Bemerkenswert ist in diesem Zusammenhang auch, dass The Rider von einer
Frau gedreht wurde. Und dass diese Chloé Zhao heißt – sie wurde in China geboren, wenn sie auch einen großen Teil ihres Lebens in den USA verbracht hat. Zhao hat einen Film von großer stilistischer Konsequenz und visueller Wucht gedreht. Wie bei allen guten Western ist auch hier die Natur ein Hauptdarstelller, also die bergige, karge, wüstenähnliche Landschaft des amerikanischen Nordwestens, aber einfach auch das prachtvolle Sonnenlicht. Immer wieder filmt die Regisseurin
Abenddämmerung, das Glutrot des Westens, und das gibt allem hier eine große Pracht. Offensichtlich kennt die Regisseurin auch die Filme von Terrence Malick und Robert Redford, Regisseuren also, die das Amerika der Gegenwart lieben, ohne deshalb mit der nötigen Kritik zu sparen.

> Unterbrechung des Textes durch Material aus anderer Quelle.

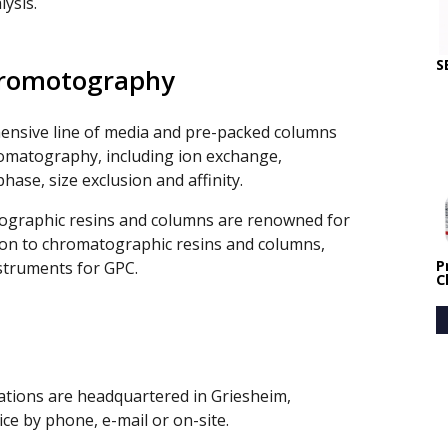
ysis.
S
chromotography
ensive line of media and pre-packed columns
romatography, including ion exchange,
hase, size exclusion and affinity.
graphic resins and columns are renowned for
dition to chromatographic resins and columns,
P
struments for GPC.
C
tions are headquartered in Griesheim,
ice by phone, e-mail or on-site.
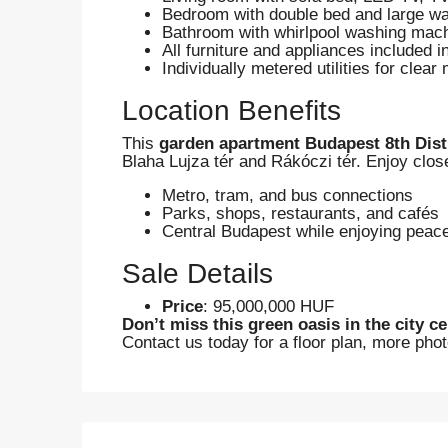
Bedroom with double bed and large w
Bathroom with whirlpool washing mac
All furniture and appliances included i
Individually metered utilities for clear
Location Benefits
This
garden apartment Budapest 8th Dist
Blaha Lujza tér and Rákóczi tér. Enjoy close
Metro, tram, and bus connections
Parks, shops, restaurants, and cafés
Central Budapest while enjoying peace
Sale Details
Price
: 95,000,000 HUF
Don’t miss this green oasis in the city ce
Contact us today for a floor plan, more phot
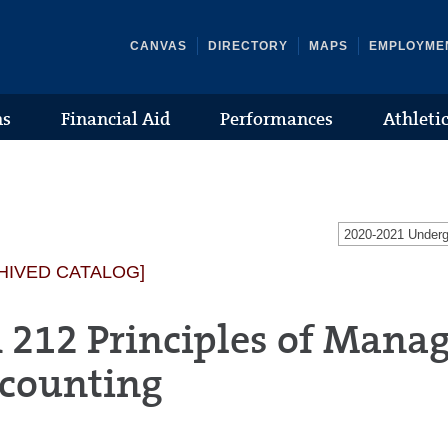
CANVAS
DIRECTORY
MAPS
EMPLOYME
ns
Financial Aid
Performances
Athleti
2020-2021 Under
HIVED CATALOG]
 212 Principles of Manag
counting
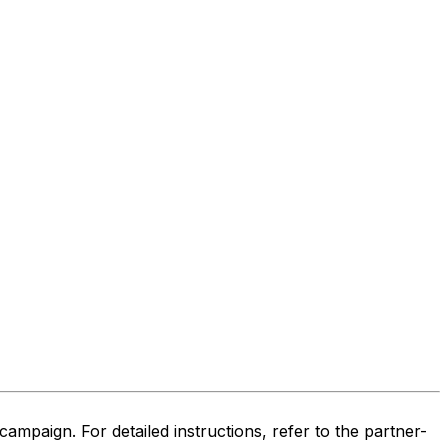
ampaign. For detailed instructions, refer to the partner-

Neben solche Poesie tritt aber – und das ist die zweite Stärke von The Rider – ein großer Realismus: Denn der Film wurde tatsächlich in einem Reservat in South Dakota gedreht, und fängt die dortige Wirklichkeit gut ein. Hinzu kommt, dass der Rahmen der Geschichte auf Tatsachen zurückgeht, die hier fast dokumentarisch nachgestellt wurden, und zwar von dem realen Pferde-Trainer, dem sie selbst zugestoßen sind, und von dessen Familie und Freunden. Diese Authentizität gibt allem eine unprätentiöse, aufmerksame Wirklichkeitstreue – es ist eben nichts aufgesetzt und verkitscht, keine Hollywood-Legende, nach der man alles kann, wenn man nur will. Sondern das wahre Leben.
Ein Teil davon sind vollkommen gebrochene Männlichkeitsvorstellungen: Immer wieder sieht man hier junge und ältere Männer mit zerschlissenen, kaputten, verkrüppelten Körpern. Fortwährend sind irgendwelche Gliedmaßen eingegipst; auf einer Ranch arbeitet ein Mann mit Armprothese und ein guter Freund von Brady ist seit einem Unfall größtenteils gelähmt.
Zum wahren Leben gehören hier aber auch die großartigen und faszinierenden Seiten der Rodeo-Szene: Auch Brady teilt
diese Faszination und will sich nicht davon, auch nicht von seinen Verletzungen, abhalten lassen. »Ich reite«, erklärt er seinem Vater kurz und bündig, »ich bin fest davon überzeugt, dass Gott jedem von uns einen Lebenssinn verliehen hat. Pferde müssen über die Prärie galoppieren. Und Cowboys müssen reiten.«
Chloé Zhao ist ein großartig einfühlsamer Film gelungen, der zwischen Pathos und Melancholie immer eine gute Balance hält.